• Given entries:

-- Opening Marker --

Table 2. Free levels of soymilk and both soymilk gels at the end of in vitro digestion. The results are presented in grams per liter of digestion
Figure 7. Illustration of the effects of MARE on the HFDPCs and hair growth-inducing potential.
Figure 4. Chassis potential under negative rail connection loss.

-- Closing Marker --
-- Opening Marker --

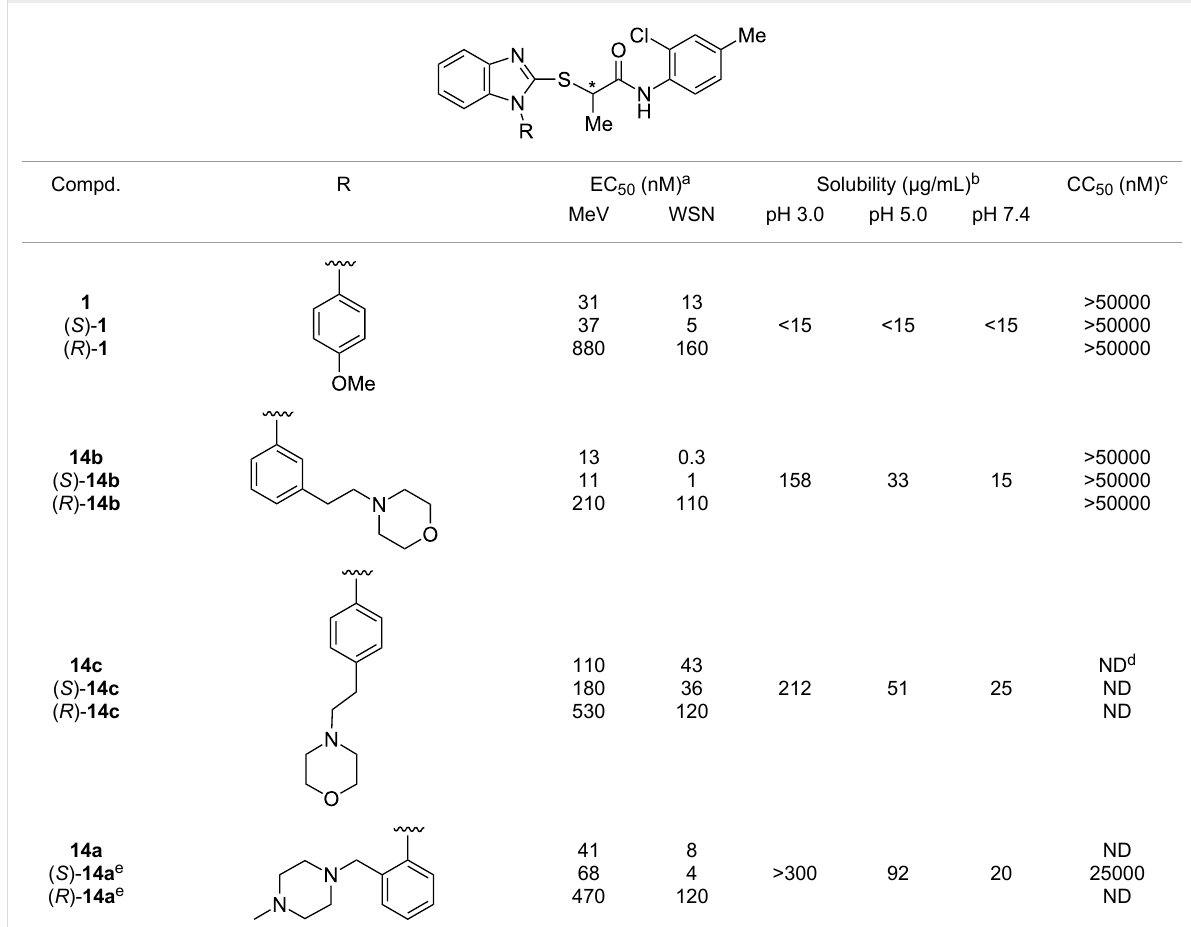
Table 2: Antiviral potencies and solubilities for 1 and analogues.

-- Closing Marker --
-- Opening Marker --

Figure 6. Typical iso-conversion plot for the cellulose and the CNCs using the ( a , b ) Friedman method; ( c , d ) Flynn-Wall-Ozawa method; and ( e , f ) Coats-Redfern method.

-- Closing Marker --

• Task prompt: Which lines in the records above include the word "Table"? Copy them out.

• Expected output:
Table 2. Free levels of soymilk and both soymilk gels at the end of in vitro digestion. The results are presented in grams per liter of digestion
Table 2: Antiviral potencies and solubilities for 1 and analogues.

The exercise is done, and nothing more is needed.